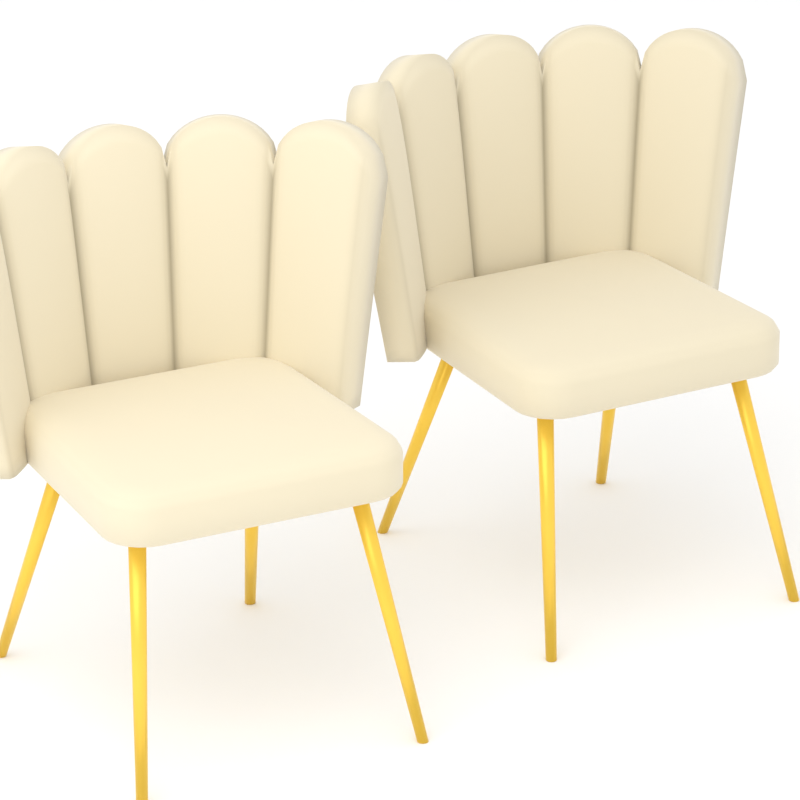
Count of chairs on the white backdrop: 2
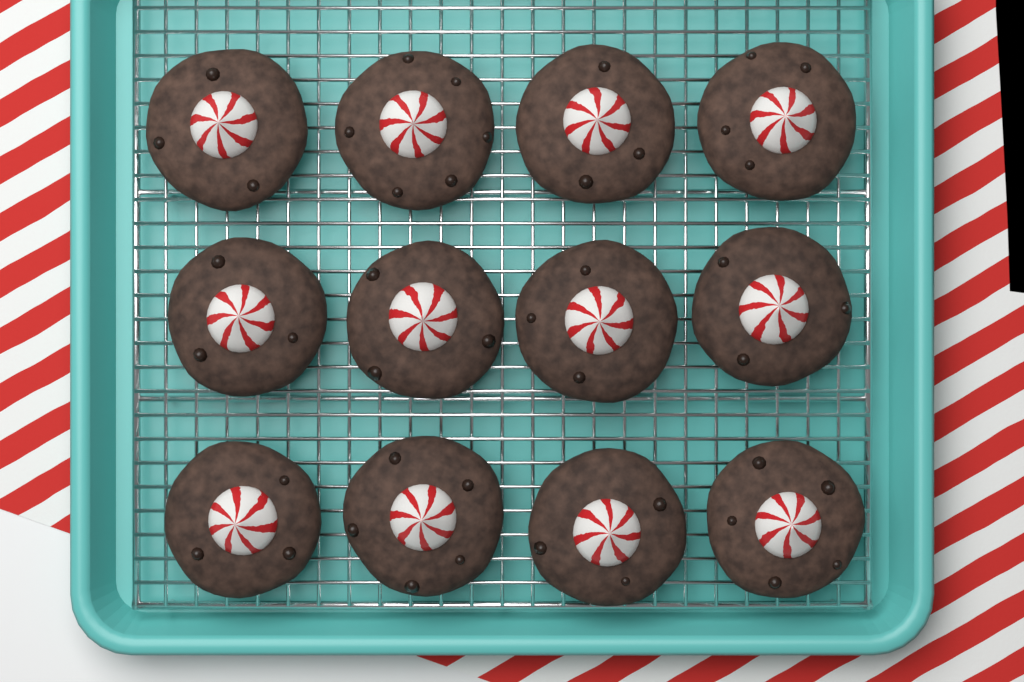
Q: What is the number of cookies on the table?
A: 12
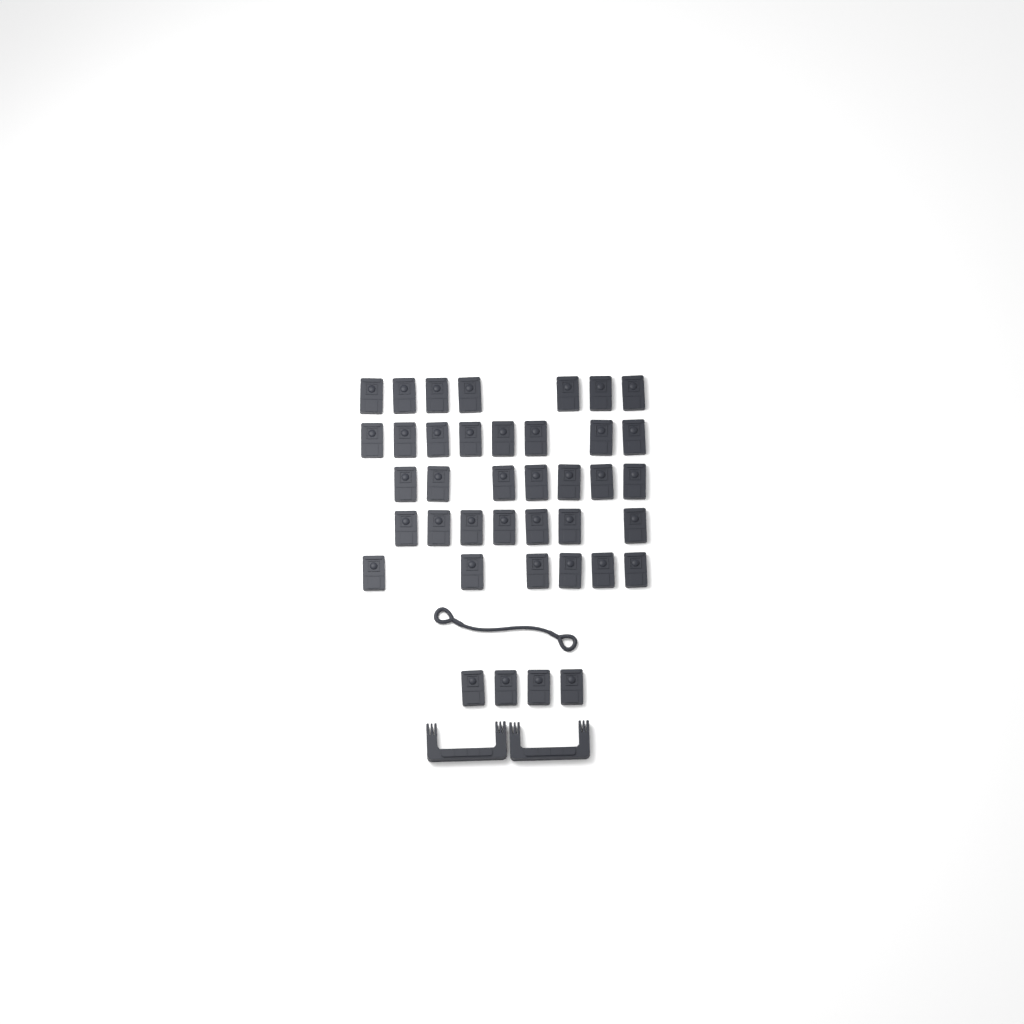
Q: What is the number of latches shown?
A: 39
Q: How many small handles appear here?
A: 2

Problem>
Pick out every line above that contains the word "number" and copy those lines. Case counts, so match capital and small letters.

Answer to the exercise>
Q: What is the number of cookies on the table?
Q: What is the number of latches shown?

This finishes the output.